*AIM OF THE EXERCISE:* Render everything from the first of the items down through the line containing "text at (1262, 613)" as a Markdown table with the columns Row and Line, one row per line and blank lines omitted.
>> begin SUPPLIED MATERIAL
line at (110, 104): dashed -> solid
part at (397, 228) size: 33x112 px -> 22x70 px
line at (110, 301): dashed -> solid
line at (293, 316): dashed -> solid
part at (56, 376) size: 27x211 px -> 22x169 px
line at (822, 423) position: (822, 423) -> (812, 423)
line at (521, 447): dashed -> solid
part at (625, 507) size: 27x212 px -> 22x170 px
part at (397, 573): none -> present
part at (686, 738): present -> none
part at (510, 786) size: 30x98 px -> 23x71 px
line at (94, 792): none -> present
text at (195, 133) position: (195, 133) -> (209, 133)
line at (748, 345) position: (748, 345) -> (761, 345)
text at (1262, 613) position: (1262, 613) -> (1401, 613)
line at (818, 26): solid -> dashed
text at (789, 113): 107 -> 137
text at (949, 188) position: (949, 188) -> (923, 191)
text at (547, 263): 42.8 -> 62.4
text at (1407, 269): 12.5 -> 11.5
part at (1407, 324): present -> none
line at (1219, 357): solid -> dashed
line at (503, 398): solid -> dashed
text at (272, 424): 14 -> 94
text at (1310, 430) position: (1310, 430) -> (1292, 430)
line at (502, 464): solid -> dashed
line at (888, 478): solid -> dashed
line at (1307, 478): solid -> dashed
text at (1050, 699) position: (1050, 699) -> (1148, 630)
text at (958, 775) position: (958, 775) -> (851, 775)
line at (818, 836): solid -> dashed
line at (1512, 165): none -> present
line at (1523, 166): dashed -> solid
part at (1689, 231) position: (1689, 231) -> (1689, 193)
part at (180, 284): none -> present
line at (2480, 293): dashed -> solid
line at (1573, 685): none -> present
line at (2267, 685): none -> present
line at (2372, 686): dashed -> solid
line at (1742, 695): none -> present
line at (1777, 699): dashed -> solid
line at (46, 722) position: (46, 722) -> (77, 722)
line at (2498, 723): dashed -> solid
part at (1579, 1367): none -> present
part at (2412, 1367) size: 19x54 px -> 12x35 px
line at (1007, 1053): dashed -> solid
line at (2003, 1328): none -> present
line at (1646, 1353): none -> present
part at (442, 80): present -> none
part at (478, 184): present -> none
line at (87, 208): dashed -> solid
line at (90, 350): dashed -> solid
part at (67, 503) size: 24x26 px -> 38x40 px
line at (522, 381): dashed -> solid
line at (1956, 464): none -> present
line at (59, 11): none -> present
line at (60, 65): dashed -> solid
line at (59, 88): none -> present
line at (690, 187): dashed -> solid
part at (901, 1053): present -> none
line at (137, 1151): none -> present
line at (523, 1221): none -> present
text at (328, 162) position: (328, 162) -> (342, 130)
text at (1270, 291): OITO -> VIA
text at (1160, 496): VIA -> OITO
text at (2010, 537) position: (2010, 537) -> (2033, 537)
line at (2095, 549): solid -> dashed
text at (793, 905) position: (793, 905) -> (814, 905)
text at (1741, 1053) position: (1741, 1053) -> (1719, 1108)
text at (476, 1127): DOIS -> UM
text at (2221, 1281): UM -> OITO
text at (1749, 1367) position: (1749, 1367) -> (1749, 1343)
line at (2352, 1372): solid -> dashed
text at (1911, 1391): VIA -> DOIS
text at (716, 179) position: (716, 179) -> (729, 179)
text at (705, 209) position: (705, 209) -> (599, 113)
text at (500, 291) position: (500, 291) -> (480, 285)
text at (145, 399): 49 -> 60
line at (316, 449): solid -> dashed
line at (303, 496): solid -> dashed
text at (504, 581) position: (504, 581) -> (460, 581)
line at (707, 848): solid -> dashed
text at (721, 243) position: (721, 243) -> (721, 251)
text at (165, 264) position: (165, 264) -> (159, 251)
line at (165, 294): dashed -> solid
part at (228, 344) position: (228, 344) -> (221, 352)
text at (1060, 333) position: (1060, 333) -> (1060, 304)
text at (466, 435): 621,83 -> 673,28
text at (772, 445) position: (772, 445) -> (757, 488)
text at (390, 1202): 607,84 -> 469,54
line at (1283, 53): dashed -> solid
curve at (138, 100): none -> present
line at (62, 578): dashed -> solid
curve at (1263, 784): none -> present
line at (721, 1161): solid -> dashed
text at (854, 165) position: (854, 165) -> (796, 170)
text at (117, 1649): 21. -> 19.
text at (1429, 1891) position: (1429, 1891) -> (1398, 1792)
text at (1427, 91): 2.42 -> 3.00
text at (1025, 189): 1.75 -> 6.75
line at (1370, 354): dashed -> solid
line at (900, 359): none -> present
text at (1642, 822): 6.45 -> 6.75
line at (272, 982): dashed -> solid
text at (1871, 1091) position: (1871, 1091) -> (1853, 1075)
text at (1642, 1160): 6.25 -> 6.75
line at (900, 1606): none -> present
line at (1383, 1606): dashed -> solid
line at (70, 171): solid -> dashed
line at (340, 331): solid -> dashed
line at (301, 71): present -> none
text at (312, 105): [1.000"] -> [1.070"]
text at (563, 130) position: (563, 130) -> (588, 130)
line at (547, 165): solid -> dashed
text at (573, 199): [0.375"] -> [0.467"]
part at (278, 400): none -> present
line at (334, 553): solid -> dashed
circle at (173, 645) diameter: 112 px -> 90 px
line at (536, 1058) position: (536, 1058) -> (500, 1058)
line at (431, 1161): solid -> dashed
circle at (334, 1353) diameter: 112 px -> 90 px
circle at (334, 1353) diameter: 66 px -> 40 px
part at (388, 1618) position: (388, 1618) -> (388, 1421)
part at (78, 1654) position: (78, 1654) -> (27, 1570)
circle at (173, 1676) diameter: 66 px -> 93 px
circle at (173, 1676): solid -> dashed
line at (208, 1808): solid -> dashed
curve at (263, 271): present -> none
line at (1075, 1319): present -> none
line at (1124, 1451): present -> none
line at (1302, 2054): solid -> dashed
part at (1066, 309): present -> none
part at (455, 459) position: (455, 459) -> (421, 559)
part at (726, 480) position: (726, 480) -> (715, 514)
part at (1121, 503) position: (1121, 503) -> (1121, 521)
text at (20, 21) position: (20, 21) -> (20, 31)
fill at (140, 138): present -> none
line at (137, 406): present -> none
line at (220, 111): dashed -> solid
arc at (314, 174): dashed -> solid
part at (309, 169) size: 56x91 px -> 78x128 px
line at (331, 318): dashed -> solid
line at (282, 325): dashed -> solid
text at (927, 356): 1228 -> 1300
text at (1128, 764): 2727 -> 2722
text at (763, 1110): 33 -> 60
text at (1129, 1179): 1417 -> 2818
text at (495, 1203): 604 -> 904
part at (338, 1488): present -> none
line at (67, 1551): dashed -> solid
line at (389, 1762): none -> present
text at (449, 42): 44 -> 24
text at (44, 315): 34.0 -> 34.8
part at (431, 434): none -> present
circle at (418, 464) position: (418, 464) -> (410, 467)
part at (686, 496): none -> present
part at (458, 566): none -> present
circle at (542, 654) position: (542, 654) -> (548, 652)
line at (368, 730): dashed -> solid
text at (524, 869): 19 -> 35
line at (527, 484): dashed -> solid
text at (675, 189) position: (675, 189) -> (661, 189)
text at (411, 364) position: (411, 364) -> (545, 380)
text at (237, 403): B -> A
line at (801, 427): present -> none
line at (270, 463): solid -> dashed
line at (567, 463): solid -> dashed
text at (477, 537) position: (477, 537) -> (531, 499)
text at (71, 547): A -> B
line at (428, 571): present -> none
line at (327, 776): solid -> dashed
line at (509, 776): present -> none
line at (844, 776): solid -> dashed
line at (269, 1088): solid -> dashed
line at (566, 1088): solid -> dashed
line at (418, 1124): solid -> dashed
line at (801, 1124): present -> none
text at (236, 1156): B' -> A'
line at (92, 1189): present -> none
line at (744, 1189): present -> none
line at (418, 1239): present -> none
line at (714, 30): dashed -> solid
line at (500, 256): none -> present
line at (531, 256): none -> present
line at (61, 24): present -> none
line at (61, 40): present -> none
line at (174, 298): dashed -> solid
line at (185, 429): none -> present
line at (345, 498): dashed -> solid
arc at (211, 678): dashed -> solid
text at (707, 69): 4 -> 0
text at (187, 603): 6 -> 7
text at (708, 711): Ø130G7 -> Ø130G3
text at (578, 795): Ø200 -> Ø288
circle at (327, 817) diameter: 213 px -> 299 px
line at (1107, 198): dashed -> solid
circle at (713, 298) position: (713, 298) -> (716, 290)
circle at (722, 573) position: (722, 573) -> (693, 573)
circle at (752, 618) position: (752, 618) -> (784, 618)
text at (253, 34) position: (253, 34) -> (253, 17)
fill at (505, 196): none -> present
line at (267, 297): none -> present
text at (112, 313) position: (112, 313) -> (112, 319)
>> end SUPPLIED MATERIAL
*TASK OUTPUT:*
| Row | Line |
|---|---|
| 1 | line at (110, 104): dashed -> solid |
| 2 | part at (397, 228) size: 33x112 px -> 22x70 px |
| 3 | line at (110, 301): dashed -> solid |
| 4 | line at (293, 316): dashed -> solid |
| 5 | part at (56, 376) size: 27x211 px -> 22x169 px |
| 6 | line at (822, 423) position: (822, 423) -> (812, 423) |
| 7 | line at (521, 447): dashed -> solid |
| 8 | part at (625, 507) size: 27x212 px -> 22x170 px |
| 9 | part at (397, 573): none -> present |
| 10 | part at (686, 738): present -> none |
| 11 | part at (510, 786) size: 30x98 px -> 23x71 px |
| 12 | line at (94, 792): none -> present |
| 13 | text at (195, 133) position: (195, 133) -> (209, 133) |
| 14 | line at (748, 345) position: (748, 345) -> (761, 345) |
| 15 | text at (1262, 613) position: (1262, 613) -> (1401, 613) |